Task prompt: Please transcribe, exactly, the line that contains "#ডাকাতি #পটুয়াখালী #র‍্যাব_৮" and every line after it to the end of the records, and nothing else.

Segment Start: Record excerpts

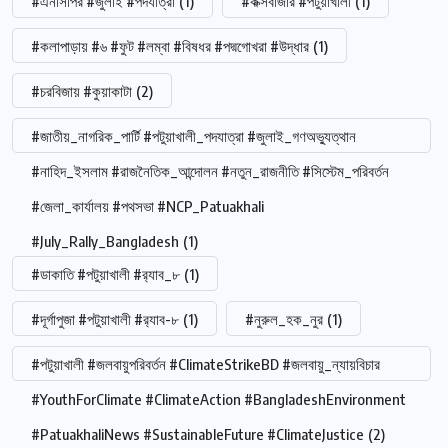
#এনসিপির #জুলাই #পদযাত্রা
(1)
#কক্সবাজার #পটুয়াখালী
(1)
#কলাপাড়ায় #৬ #ফুট #লম্বা #বিষধর #পদ্মগোখরা #উদ্ধার
(1)
#চরবিজায় #কুয়াকাটা
(2)
#জাতীয়_নাগরিক_পার্টি #পটুয়াখালী_পদযাত্রা #জুলাই_গণঅভ্যুত্থান
#নাহিদ_ইসলাম #রাজনৈতিক_আন্দোলন #নতুন_রাজনীতি #সিস্টেম_পরিবর্তন
#জেলা_কার্যালয় #পথসভা #NCP_Patuakhali
#July_Rally_Bangladesh
(1)
#ডাকাতি #পটুয়াখালী #র‍্যাব_৮
(1)
#দূর্গাপুজা #পটুয়াখালী #র‍্যাব-৮
(1)
#নুরুল_হক_নুর
(1)
#পটুয়াখালী #জলবায়ুপরিবর্তন #ClimateStrikeBD #জলবায়ু_ন্যায়বিচার
#YouthForClimate #ClimateAction #BangladeshEnvironment
#PatuakhaliNews #SustainableFuture #ClimateJustice
(2)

Segment End: Record excerpts

Exercise solution:
#ডাকাতি #পটুয়াখালী #র‍্যাব_৮
(1)
#দূর্গাপুজা #পটুয়াখালী #র‍্যাব-৮
(1)
#নুরুল_হক_নুর
(1)
#পটুয়াখালী #জলবায়ুপরিবর্তন #ClimateStrikeBD #জলবায়ু_ন্যায়বিচার
#YouthForClimate #ClimateAction #BangladeshEnvironment
#PatuakhaliNews #SustainableFuture #ClimateJustice
(2)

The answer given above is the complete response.